Du hast es anfangs angesprochen, dass es auch anstrengend sein könne, Kinder zu betreuen. Könntest Du Dir dennoch vorstellen, einmal als Trainer Kinder im Verein zu betreuen? Später vielleicht mal?
Ingo Schultz:
Nein, das ist noch zu weit weg, muss ich ganz ehrlich sagen. Ich bin jemand, der eher zur Erwachsenenbildung hin tendiert. Auch als Soldat, als Offizier, hat man ja auch Erwachsene, die man ausbildet. Das macht mir sehr viel Spaß; Menschenführung allgemein.

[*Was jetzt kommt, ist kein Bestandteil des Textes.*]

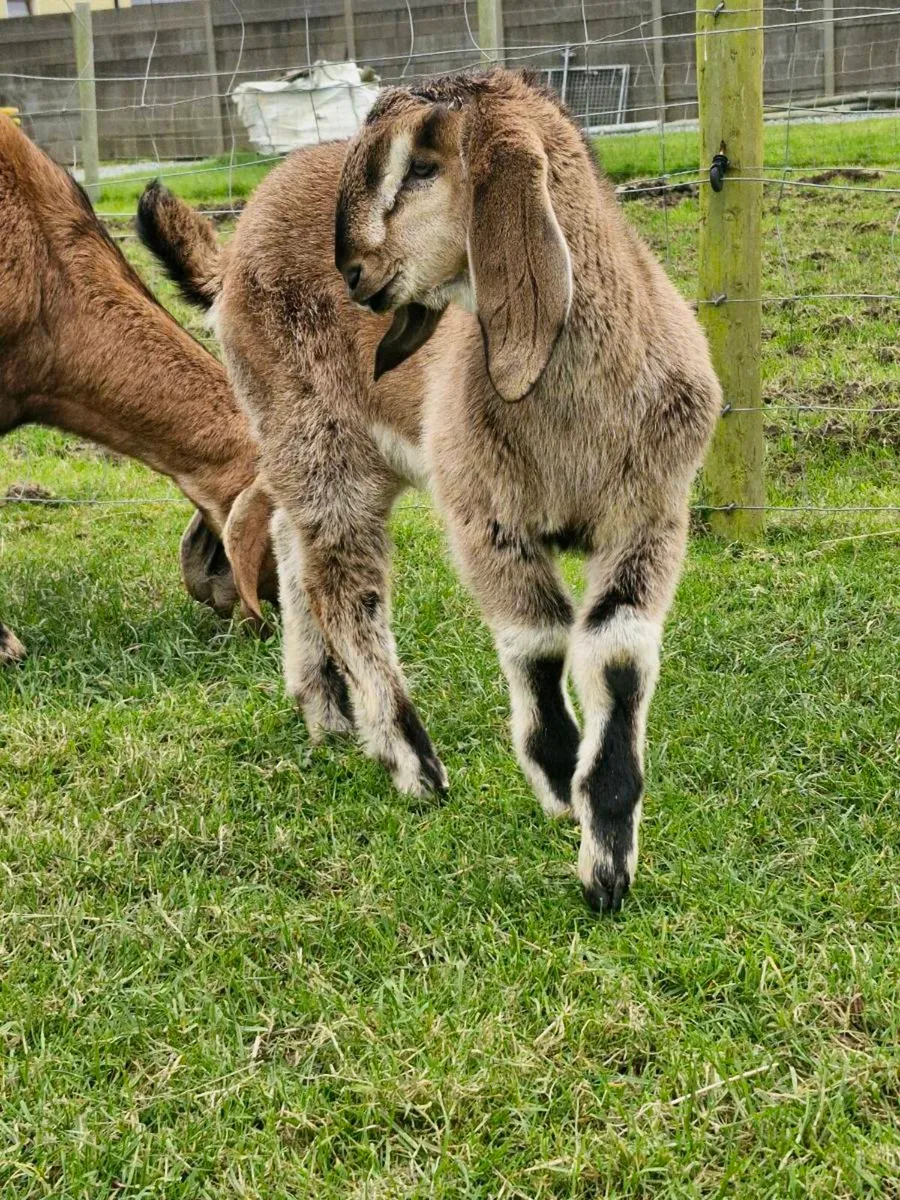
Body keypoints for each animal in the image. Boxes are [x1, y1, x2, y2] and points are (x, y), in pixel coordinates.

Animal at [139, 69, 721, 912]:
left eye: (421, 167)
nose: (352, 273)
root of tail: (236, 243)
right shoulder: (484, 517)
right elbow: (539, 640)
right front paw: (558, 780)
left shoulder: (649, 518)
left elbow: (616, 656)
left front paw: (608, 861)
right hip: (313, 433)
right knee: (344, 585)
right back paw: (412, 761)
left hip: (325, 453)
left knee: (296, 550)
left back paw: (326, 712)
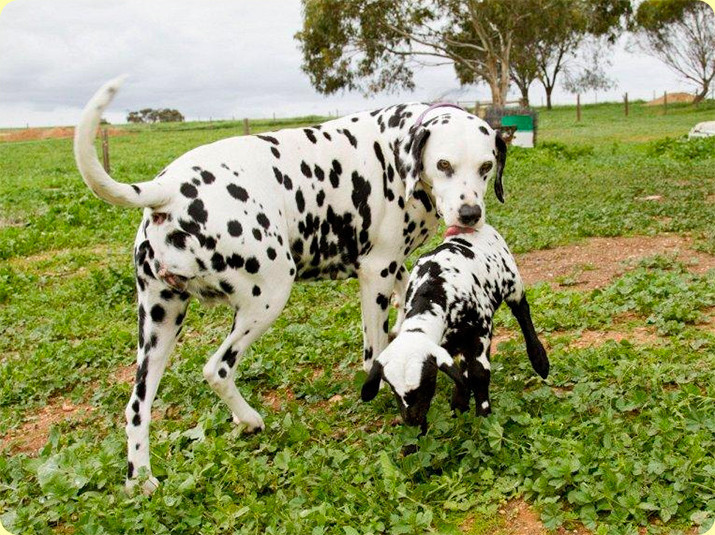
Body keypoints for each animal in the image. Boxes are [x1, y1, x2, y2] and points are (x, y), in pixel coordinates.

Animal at [72, 77, 510, 492]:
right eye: (444, 164)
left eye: (486, 166)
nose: (470, 214)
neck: (396, 149)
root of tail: (168, 188)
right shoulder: (377, 272)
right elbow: (375, 353)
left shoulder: (394, 270)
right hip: (269, 295)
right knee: (217, 369)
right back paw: (248, 419)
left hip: (160, 323)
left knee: (136, 407)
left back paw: (141, 478)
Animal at [360, 224, 552, 434]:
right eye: (393, 388)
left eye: (427, 382)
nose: (412, 420)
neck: (434, 293)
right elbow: (460, 374)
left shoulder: (480, 333)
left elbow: (479, 374)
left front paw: (484, 419)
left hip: (512, 283)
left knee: (522, 313)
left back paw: (540, 360)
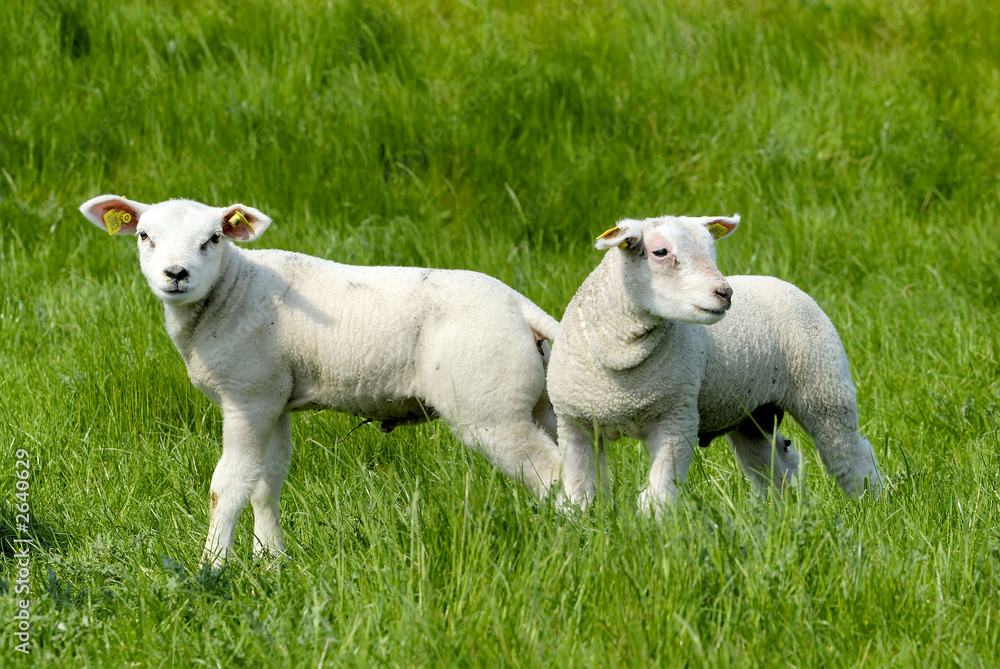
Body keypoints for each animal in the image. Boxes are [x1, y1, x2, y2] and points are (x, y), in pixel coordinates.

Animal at [79, 195, 562, 565]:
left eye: (214, 238)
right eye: (144, 236)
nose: (176, 274)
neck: (233, 290)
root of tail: (521, 308)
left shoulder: (248, 398)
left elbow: (228, 487)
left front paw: (212, 567)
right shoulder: (272, 397)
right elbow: (266, 482)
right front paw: (270, 560)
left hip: (490, 407)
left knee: (551, 472)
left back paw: (567, 537)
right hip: (538, 402)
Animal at [546, 214, 883, 513]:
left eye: (712, 250)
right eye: (660, 252)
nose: (725, 293)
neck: (619, 363)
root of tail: (776, 280)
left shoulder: (677, 417)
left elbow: (658, 495)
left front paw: (654, 529)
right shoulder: (574, 425)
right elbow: (579, 493)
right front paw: (579, 525)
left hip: (824, 387)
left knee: (849, 453)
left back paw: (870, 502)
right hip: (753, 414)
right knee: (776, 465)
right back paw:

Was sind Deine Ziele in 2002?
Ingo Schultz:
Die EM in München ist ja der große Höhepunkt in diesem Jahr. Ich bin EM-Botschafter und die Ziele sind hoch gesteckt. Zum einen von mir, zum anderen von der Öffentlichkeit. Ganz klar: ich möchte eine Medaille!
"Will in München gewinnen"
Aber Du möchtest nicht in die Offensive gehen und sagen: "I go for gold"?
Ingo Schultz:
Ich will natürlich gewinnen. Das ist keine Frage. Das wollen ja alle, die teilnehmen. Und ich weiß auch, dass es schwierig ist. Es kann nur einen geben, der gewinnt. Es kann immer einen geben, so wie ich letztes Jahr, der wie ein Phoenix aus der Asche kommt. Vieles ist da möglich. Es kommt auf die Umstände an. Mit einer Medaille wäre ich sehr zufrieden. Es muss nicht unbedingt Gold sein, aber schön wär's natürlich.
Ingo, wir danken Dir für dieses Gespräch und wünschen Dir viel Erfolg auf Deinen Weg zur EM 2002!